Objective: Copy, without any change, the lines of the records below from the line with "class: Magnoliopsida" to the line with "common name: Spanish vetchling", including both of those lines.

Data for this exercise:
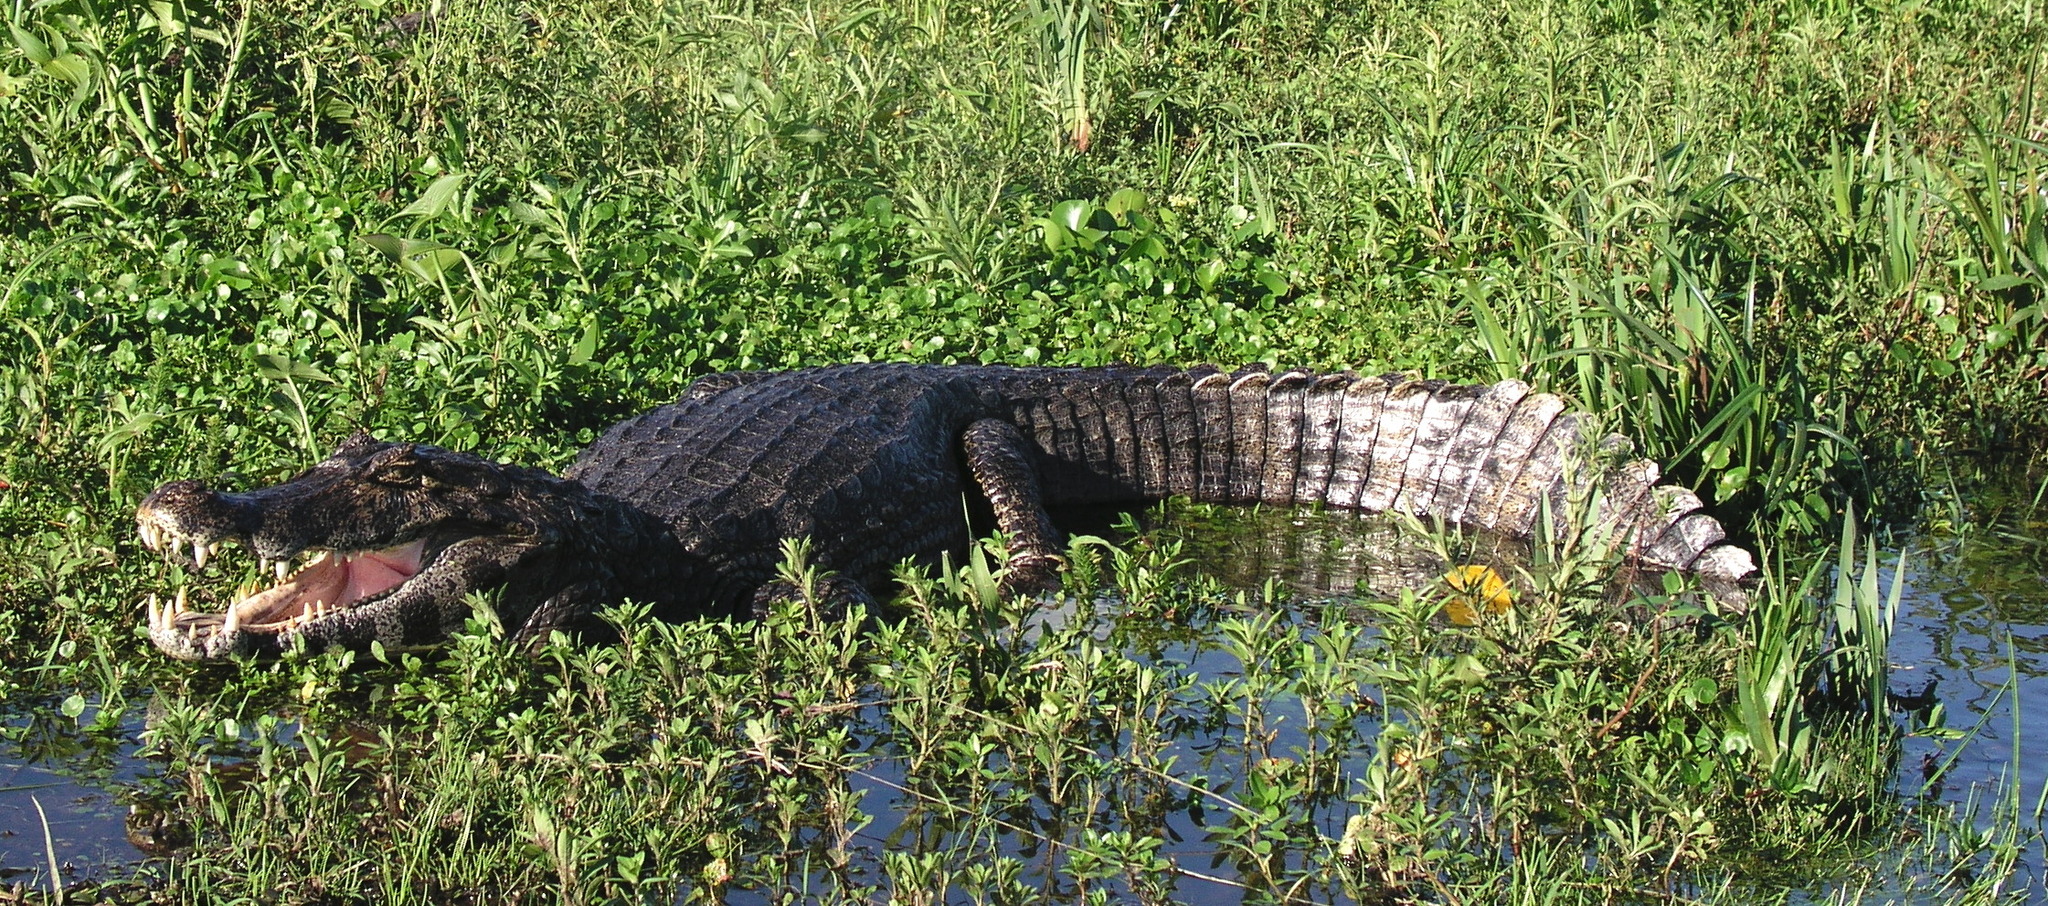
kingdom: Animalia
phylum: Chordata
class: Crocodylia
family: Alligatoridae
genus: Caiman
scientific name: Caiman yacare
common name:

* * *

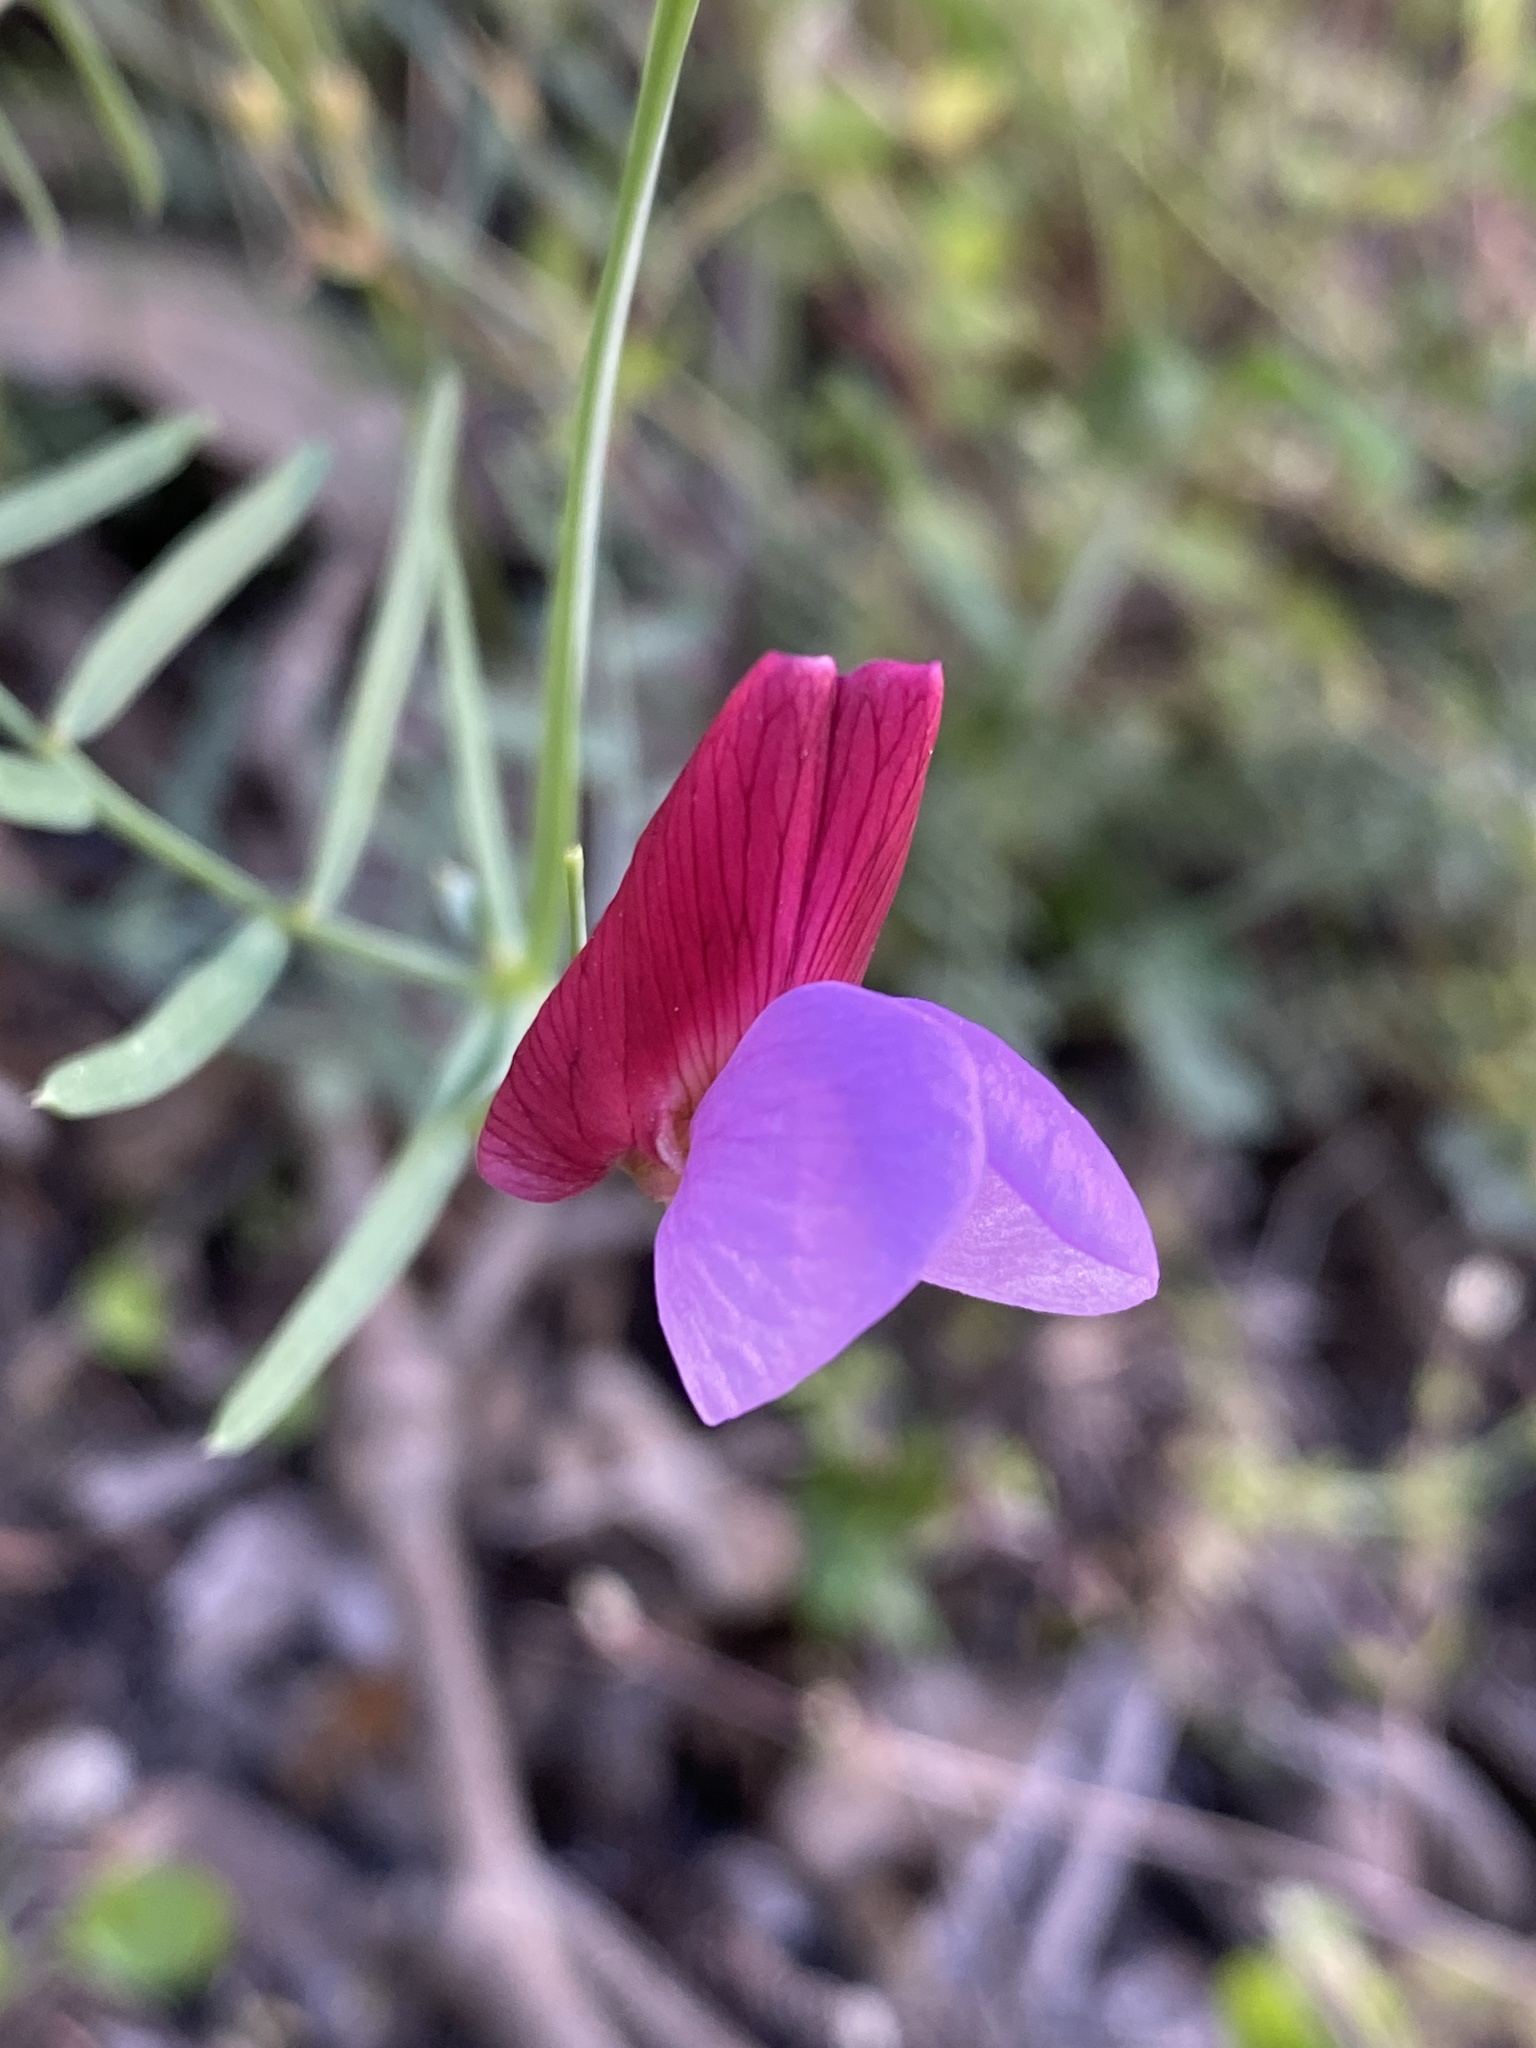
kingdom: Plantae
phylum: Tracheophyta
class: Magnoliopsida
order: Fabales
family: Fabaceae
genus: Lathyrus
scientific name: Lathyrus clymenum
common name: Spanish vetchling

Response to the task:
class: Magnoliopsida
order: Fabales
family: Fabaceae
genus: Lathyrus
scientific name: Lathyrus clymenum
common name: Spanish vetchling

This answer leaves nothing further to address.